**Excerpted records:**
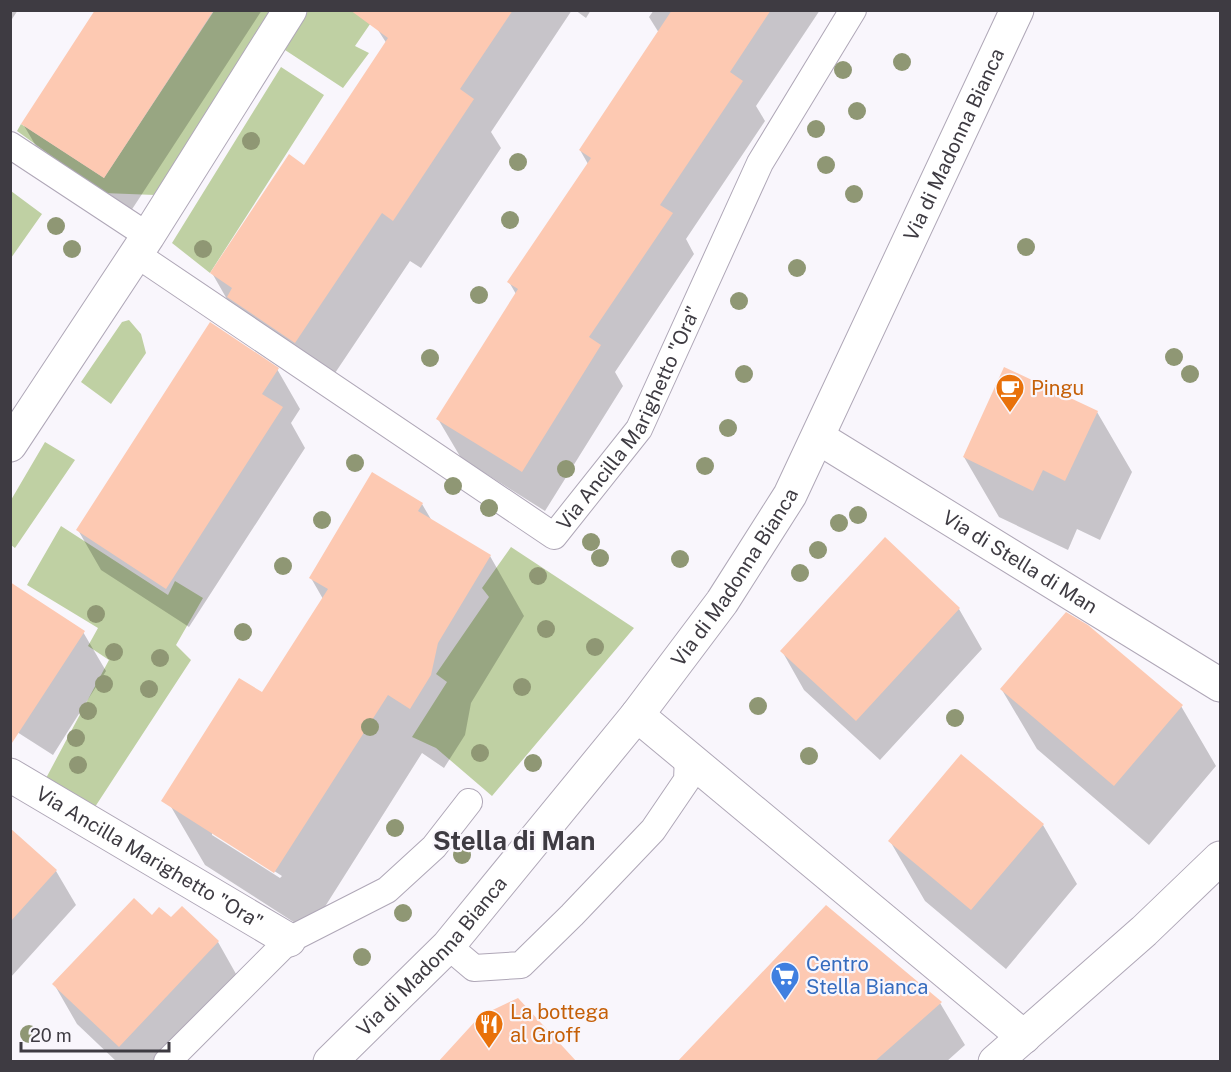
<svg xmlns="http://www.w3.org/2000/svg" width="1231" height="1072" font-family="'Public Sans',sans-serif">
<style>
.green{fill:#bfd0a3}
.shadow{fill:#0003;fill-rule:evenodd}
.building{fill:#fdc9b2}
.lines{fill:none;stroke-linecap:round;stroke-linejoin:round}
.service-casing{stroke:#afa7b7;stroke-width:28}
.minor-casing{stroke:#afa7b7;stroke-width:35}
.secondary-casing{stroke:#afa7b7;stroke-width:35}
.service{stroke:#fff;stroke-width:26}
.minor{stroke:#fff;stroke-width:33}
.secondary{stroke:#fff;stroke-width:33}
.tree{fill:#8f9774}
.labels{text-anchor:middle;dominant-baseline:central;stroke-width:4.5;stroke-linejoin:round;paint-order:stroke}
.street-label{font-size:20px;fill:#3e3b42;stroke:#f9f6fc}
.food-label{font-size:20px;fill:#c56008;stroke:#f9f6fc;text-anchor:start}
.shop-label{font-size:20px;fill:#366cbe;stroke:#f9f6fc;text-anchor:start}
.district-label{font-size:26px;font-weight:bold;fill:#3e3b42;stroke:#f9f6fc}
</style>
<rect width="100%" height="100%" fill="#f9f6fc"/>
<path class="green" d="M214 11H274L155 195 103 193 17 131 21 124 104 178Z
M308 11H379L355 46 369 53 343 88 285 50Z
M281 67 324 95 210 273 172 243Z
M11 191 42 214 11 258Z
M129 320 141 334 146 353 111 404 81 382 122 322Z
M45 442 75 460 15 548 11 545V500Z
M61 526 168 595 175 581 203 598 176 645 191 660 93 810 44 782 109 660 88 646 98 628 27 585Z
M511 547 634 628 492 796 436 748 412 737 447 682 436 674 489 597 482 588Z"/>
<path class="shadow" d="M10 10H18L10 22Z
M97 10H262L127 217 46 163 23 124Z
M391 10H572L491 132 501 148 421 268 410 261 323 391 240 322 212 273 304 167 387 44 378 30Z
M575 10H591L586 18Z
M654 10H820L756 106 765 121 686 239 694 254 615 372 623 386 545 511 461 458 438 419 516 294 509 282 588 164 580 150 659 33 649 17Z
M277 369 300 409 291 423 305 448 189 627 101 570 78 530Z
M1097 412 1132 472 1100 540 1077 529 1068 550 999 517 964 457Z
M422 504 432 521 490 556 524 616 471 703 465 735 444 768 422 753 309 932 205 865 170 805 262 694 323 599 311 578ZM212 831 282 876 280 878 212 835Z
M885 539 959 609 982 649 880 760 804 690 782 651Z
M83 632 106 671 53 755 17 732Z
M1002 690 1181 706 1216 766 1149 845 1037 749Z
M1043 825 1077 884 1006 969 925 901 890 841Z
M10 830 56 871 76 905 10 978Z
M152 917 171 919 218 942 240 981 165 1062H117L77 1024 54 984Z
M940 1003 965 1045 946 1062H679Z"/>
<path class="building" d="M95 10H214L104 178 21 124Z
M350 10H513L460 89 474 99 393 221 382 213 295 343 227 297 232 288 210 273 289 154 304 165 388 38Z
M672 10H771L730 72 743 81 660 205 673 213 589 337 601 345 522 472 436 419 518 289 507 282 591 158 579 150Z
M210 322 279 368 262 394 283 407 166 589 76 530Z
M1004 367 1098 411 1065 481 1043 470 1033 491 963 457Z
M372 472 423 503 418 511 491 555 438 643 431 675 410 709 388 695 274 873 161 801 239 678 262 692 328 589 309 578Z
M885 537 960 608 856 721 780 651Z
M10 582 85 631 10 746Z
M1066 612 1088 625 1183 705 1114 786 1000 689Z
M961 754 1044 824 971 910 888 841Z
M10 828 57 870 10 922Z
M134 898 152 915 159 907 171 917 182 906 219 941 119 1047 52 984Z
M826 905 942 1002 874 1062H677Z
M518 998 577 1062H438L480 1016Z"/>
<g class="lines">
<g class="service-casing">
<g id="service">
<path d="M10 145 148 236"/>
<path id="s1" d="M136 254 554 536 639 429 760 163 853 10"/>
<path d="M448 946 474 968 521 965 572 915 653 830 687 780 688 756"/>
<path d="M167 1062 289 940 387 890 434 847 469 802"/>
</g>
</g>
<g class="minor-casing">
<g id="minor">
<path id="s2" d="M819 438 1220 685"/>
<path d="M10 445 148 236 290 10"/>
<path d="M637 715 1024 1037"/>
<path id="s3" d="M10 775 289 940"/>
<path d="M995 1062 1144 931 1220 858"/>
</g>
</g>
<g class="secondary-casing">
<g id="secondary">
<path id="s4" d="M330 1062 448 946 637 715 722 602 790 495 1017 10"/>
</g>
</g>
<use href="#service" class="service"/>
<use href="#minor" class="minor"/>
<use href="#secondary" class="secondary"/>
</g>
<g class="tree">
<circle cx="902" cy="62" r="9"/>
<circle cx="843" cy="70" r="9"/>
<circle cx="857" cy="111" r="9"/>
<circle cx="816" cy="129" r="9"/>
<circle cx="251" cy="141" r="9"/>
<circle cx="518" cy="162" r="9"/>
<circle cx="826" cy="165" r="9"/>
<circle cx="854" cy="194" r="9"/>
<circle cx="510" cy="220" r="9"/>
<circle cx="56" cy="226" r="9"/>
<circle cx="1026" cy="247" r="9"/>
<circle cx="72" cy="249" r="9"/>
<circle cx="203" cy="249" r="9"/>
<circle cx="797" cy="268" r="9"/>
<circle cx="479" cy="295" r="9"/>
<circle cx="739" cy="301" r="9"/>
<circle cx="1174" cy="357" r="9"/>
<circle cx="430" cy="358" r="9"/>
<circle cx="744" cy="374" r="9"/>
<circle cx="1190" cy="374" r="9"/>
<circle cx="728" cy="428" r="9"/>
<circle cx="355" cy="463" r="9"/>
<circle cx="705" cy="466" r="9"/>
<circle cx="566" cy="469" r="9"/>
<circle cx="453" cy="486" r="9"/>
<circle cx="489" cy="508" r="9"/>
<circle cx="858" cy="515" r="9"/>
<circle cx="322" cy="520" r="9"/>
<circle cx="839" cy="523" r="9"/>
<circle cx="591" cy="542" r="9"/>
<circle cx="818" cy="550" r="9"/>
<circle cx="600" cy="558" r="9"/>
<circle cx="680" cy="559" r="9"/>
<circle cx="283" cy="566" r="9"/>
<circle cx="800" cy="573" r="9"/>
<circle cx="538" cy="576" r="9"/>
<circle cx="96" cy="614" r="9"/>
<circle cx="546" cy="629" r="9"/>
<circle cx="243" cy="632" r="9"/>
<circle cx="595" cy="647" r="9"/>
<circle cx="114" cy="652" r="9"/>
<circle cx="160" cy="658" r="9"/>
<circle cx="104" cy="684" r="9"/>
<circle cx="522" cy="687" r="9"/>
<circle cx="149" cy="689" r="9"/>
<circle cx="758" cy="706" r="9"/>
<circle cx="88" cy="711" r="9"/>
<circle cx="955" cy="718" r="9"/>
<circle cx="370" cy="727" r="9"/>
<circle cx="76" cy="738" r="9"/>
<circle cx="480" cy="753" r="9"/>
<circle cx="809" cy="756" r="9"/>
<circle cx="533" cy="763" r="9"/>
<circle cx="78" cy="765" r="9"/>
<circle cx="395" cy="828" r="9"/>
<circle cx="462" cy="855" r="9"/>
<circle cx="403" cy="913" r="9"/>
<circle cx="362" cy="957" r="9"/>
<circle cx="29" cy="1034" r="9"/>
</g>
<defs>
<g id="cafe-pin" transform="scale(1.5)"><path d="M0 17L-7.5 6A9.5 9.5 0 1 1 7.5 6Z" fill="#e8710a" stroke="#f9f6fc"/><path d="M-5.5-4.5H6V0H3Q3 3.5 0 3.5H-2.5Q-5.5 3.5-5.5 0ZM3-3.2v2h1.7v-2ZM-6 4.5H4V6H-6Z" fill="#fff"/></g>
<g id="supermarket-pin" transform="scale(1.5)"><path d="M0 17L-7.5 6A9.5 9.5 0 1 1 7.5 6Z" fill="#3f7fe0" stroke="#f9f6fc"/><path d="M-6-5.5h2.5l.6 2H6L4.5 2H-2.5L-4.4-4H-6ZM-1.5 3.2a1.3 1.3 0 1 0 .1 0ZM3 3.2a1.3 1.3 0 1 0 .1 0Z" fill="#fff"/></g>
<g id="restaurant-pin" transform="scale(1.5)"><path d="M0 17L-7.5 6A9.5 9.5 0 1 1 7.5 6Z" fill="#e8710a" stroke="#f9f6fc"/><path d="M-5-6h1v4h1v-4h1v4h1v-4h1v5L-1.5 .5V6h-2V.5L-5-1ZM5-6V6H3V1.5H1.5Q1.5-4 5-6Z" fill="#fff"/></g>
</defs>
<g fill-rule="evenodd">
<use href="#cafe-pin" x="1010" y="388"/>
<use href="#supermarket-pin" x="785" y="976"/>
<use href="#restaurant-pin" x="489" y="1024"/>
</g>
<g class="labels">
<g class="street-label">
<text stroke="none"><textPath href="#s4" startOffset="1119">Via di Madonna Bianca</textPath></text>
<text stroke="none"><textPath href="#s1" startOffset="645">Via Ancilla Marighetto "Ora"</textPath></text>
<text stroke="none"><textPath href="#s2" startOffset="236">Via di Stella di Man</textPath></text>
<text stroke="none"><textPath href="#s4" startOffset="633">Via di Madonna Bianca</textPath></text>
<text stroke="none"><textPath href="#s3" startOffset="162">Via Ancilla Marighetto "Ora"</textPath></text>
<text stroke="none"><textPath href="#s4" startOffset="147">Via di Madonna Bianca</textPath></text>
</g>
<g class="food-label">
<text x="1031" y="388">Pingu</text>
<text x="510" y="1012">La bottega<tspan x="510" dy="23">al Groff</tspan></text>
</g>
<g class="shop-label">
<text x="806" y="964">Centro<tspan x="806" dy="23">Stella Bianca</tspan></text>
</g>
<g class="district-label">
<text x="514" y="840">Stella di Man</text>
</g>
</g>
<rect width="1231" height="1072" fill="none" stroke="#3e3b42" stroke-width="24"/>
<path d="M21 1042v9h148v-9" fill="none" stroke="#3e3b42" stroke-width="3"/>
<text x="30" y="1042" font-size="18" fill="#3e3b42" stroke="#f9f6fc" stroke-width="4.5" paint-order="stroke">20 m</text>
</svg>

**About this exercise:** Report every line from the listing above where the string "evenodd" can be found.

**Result of the task:**
.shadow{fill:#0003;fill-rule:evenodd}
<g fill-rule="evenodd">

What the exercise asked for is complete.